If y = f(x), then dy/dx the derivative of y with respect to x, is itself, in general or function of x and can be differentiated again. To fix up the idea, we shall call dy/dx as the first order derivative of y with respect to x and the derivative of dy/dx w.r.t. x as the second order derivative of y w.r.t x and will be denoted by d²y/dx², similarly the derivative of d²y/dx² w.r.t. x will be termed as the third order derivative of y w.r.t. x and will be denoted by d³y/dx³ and soon. The nth order derivative of y w.r.t x will be denoted by dⁿy/dxⁿ.
If y = f(x) then the other alternative notation for dy/dx, d²y/dx², d³y/dx³, …, dⁿy/dxⁿ are y₁, y₂, y₃, … yn.
y’, y’’, y’’’, … y(n)
Dy, Dy², D³y, …, Dⁿy
f’(x), f’’(x), f’’’(x), … fⁿ(x)
The values of these derivatives at are denoted by yn (a), yⁿ (a), Dⁿy (a), fⁿ (a) or \(\,{{\left[ \frac{{{d}^{n}}y}{d{{x}^{n}}} \right]}_{x=a}}\).
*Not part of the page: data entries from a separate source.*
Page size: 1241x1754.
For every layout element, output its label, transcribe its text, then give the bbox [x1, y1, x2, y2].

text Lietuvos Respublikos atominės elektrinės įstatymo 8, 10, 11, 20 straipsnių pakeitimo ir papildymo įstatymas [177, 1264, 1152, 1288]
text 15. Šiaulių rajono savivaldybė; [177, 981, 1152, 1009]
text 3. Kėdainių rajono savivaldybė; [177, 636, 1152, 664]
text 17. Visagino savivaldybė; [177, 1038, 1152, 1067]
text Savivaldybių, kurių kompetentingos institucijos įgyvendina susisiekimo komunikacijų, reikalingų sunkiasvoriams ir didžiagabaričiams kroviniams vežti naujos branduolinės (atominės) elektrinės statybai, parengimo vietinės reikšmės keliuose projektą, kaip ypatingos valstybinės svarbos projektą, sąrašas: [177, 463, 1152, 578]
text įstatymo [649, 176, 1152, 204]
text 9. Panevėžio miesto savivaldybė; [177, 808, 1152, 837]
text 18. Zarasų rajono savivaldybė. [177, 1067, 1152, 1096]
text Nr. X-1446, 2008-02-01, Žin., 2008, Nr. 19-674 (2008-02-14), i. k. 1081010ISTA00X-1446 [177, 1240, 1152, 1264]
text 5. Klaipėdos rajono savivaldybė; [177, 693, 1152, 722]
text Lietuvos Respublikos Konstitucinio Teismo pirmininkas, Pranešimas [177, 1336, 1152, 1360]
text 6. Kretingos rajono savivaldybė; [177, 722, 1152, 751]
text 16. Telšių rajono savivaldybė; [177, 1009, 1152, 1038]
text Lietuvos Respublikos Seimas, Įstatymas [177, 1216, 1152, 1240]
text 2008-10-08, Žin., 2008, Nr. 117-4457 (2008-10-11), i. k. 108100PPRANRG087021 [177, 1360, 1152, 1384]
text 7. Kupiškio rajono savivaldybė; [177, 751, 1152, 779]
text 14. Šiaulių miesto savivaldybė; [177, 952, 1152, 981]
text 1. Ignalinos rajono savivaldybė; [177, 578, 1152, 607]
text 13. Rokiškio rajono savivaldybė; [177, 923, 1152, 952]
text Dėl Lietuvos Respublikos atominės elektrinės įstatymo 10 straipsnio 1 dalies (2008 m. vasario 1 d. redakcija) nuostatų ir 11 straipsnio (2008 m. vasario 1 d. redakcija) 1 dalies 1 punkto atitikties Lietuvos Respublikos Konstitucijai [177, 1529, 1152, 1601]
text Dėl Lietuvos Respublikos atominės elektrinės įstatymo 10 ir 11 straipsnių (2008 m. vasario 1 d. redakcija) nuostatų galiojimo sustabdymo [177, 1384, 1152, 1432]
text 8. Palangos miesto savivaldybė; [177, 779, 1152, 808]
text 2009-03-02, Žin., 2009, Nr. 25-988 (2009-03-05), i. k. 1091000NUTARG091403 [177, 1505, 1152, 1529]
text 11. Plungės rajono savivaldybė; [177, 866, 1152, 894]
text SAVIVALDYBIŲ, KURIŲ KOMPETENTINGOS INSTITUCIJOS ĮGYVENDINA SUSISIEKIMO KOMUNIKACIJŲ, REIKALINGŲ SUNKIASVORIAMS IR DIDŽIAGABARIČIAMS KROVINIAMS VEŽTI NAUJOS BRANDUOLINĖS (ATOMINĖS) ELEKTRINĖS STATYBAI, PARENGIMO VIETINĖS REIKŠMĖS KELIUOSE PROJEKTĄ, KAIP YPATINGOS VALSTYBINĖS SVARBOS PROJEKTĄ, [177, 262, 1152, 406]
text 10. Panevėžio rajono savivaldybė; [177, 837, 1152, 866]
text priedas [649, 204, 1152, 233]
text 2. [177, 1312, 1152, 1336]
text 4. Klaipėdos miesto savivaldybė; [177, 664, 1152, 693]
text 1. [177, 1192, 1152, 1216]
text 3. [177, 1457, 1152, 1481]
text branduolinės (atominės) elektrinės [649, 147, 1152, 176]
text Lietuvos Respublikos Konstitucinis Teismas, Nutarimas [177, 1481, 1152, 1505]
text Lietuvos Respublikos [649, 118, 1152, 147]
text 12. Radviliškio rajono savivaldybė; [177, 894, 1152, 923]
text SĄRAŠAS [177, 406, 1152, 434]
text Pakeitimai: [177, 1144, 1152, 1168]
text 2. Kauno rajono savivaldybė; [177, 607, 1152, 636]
Examples: If x = sinθ, y = cospθ prove that (1 – x²) y₂ – xy₁ + p²y = 0, where y₂ = d²y/dx² and y₁ = dy/dx.
Solution: We have,
x = sinθ and y = cospθ
∴ \(\frac{dy}{dx}=\frac{\frac{dy}{d\theta }}{\frac{dx}{d\theta }}=\frac{-p\sin p\theta }{\cos \theta }\),
⇒ \(\,\frac{-p\sqrt{1-{{\cos }^{2}}p\theta }}{\sqrt{1-{{\sin }^{2}}\theta }}\),
⇒ \(\frac{dy}{dx}=\frac{-p\sqrt{1-{{y}^{2}}}}{\sqrt{1-{{x}^{2}}}}\),
⇒ \({{\left[ \frac{dy}{dx} \right]}^{2}}=\frac{{{p}^{2}}\left( 1-{{y}^{2}} \right)}{\left( 1-{{x}^{2}} \right)}\),
⇒ \(\left( 1-x \right){{\left[ \frac{dy}{dx} \right]}^{2}}={{p}^{2}}\left( 1-{{y}^{2}} \right)\),
Differentiating both sides w.r.t. x we get
⇒ \(\left( 1-{{x}^{2}} \right)2\frac{dy}{dx}\frac{{{d}^{2}}y}{d{{x}^{2}}}-2x{{\left( \frac{dy}{dx} \right)}^{2}}={{p}^{2}}\left( 0-2y\frac{dy}{dx} \right)\),
⇒ \(\left( 1-{{x}^{2}} \right)\frac{{{d}^{2}}y}{d{{x}^{2}}}-x\frac{dy}{dx}+{{p}^{2}}y=0\).